El padrón argentino cuenta con 37 millones de habilitados; votó alrededor del 66 por ciento. Eso deja unos 12,5 millones de abstenciones. Si se suman los votos blancos o nulos, cerca de 14 millones de personas no eligieron a nadie: casi el 40 por ciento del país. El dato no busca precisión quirúrgica, pero alcanza para mostrar que la legitimidad del triunfo es indiscutible, aunque el respaldo social sea más delgado de lo que parece.
Milei obtuvo 9,3 millones de votos: el 41 por ciento de quienes fueron, pero apenas el 25 por ciento de los argentinos en condiciones de votar. Y al peronismo, su principal adversario, tampoco lo acompañó la mayoría: consiguió unos 7,7 millones, el 31 por ciento de los válidos y menos del 21por ciento del padrón. Ni el oficialismo libertario del actual presidente ni la oposición peronista representan hoy a una mayoría social.
El presidente anarcolibertario, además, no planteó estas legislativas como unas simples elecciones de medio término, sino como un plebiscito personal. Por eso conviene compararlas con la segunda vuelta de 2023, no con la primera, como insisten algunos análisis. En el balotaje obtuvo 14,5 millones de votos (más del 55 por ciento); ahora, 9,3 millones, casi el 41 por ciento. Varios millones menos, una caída que obliga a pensar. Puede seguir siendo el candidato más votado, pero su base se encogió.
La Argentina, como buena parte del mundo, vive una época en la que los porcentajes pesan más que las convicciones y las victorias son cada vez más pequeñas, pero más ruidosas. Los porcentajes, como las hojas de cálculo, suelen tener vida propia. En un Excel todo parece coherente. Pero la matemática también puede volverse euclidiana, perfecta y ajena, como si midiera un país que solo existe dentro de los datos de una Cámara Electoral.
La política vive de eso: del arte de redondear la realidad para que encaje. No es lo mismo tener cuatro bananas sobre la mesa que decir que uno posee el 80 por ciento de las bananas del día. El número suena exacto, pero la historia que cuenta es otra.

## Completa lo siguiente
1. ¿Cuántos votos obtuvo Milei en el balotaje de 2023, según el texto sobre las elecciones argentinas?
2. Resume en dos oraciones el texto sobre las elecciones argentinas.
El listado no tiene relación con el texto sobre las elecciones argentinas.

## Material de estudio

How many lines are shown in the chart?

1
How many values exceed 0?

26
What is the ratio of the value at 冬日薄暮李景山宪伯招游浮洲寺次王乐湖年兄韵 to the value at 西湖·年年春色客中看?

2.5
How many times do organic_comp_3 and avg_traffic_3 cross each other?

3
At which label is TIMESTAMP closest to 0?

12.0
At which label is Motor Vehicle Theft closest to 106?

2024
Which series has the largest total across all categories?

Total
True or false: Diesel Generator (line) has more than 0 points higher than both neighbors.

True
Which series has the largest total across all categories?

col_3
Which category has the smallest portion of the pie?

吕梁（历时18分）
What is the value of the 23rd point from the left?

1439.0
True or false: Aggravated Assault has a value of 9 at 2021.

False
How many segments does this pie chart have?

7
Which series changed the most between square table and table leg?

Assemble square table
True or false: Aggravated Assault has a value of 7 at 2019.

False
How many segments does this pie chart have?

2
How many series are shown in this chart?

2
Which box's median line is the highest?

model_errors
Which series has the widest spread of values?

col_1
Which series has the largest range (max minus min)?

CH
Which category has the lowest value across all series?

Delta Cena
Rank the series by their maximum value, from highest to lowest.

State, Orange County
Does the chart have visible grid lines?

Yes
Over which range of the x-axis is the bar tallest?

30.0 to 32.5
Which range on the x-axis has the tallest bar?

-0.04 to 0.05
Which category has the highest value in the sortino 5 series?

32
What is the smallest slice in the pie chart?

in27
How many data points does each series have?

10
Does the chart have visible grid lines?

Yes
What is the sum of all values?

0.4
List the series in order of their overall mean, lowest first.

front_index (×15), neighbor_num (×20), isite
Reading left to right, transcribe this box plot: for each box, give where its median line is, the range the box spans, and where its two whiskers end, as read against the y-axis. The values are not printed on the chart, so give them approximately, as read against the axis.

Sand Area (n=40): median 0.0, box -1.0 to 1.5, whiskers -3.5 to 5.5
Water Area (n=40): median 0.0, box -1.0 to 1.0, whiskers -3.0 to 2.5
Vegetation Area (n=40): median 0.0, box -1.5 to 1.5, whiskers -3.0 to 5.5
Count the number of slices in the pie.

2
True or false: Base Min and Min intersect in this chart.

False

## Respuestas por número
1. 14,5 millones de votos, más del 55 por ciento.

2. Casi el 40 por ciento de los habilitados no eligió a nadie, y ni Milei, con el 25 por ciento del padrón, ni el peronismo, con menos del 21 por ciento, representan hoy a una mayoría social. Frente al balotaje de 2023, Milei bajó de 14,5 a 9,3 millones de votos, y los porcentajes suenan exactos aunque la historia que cuentan sea otra.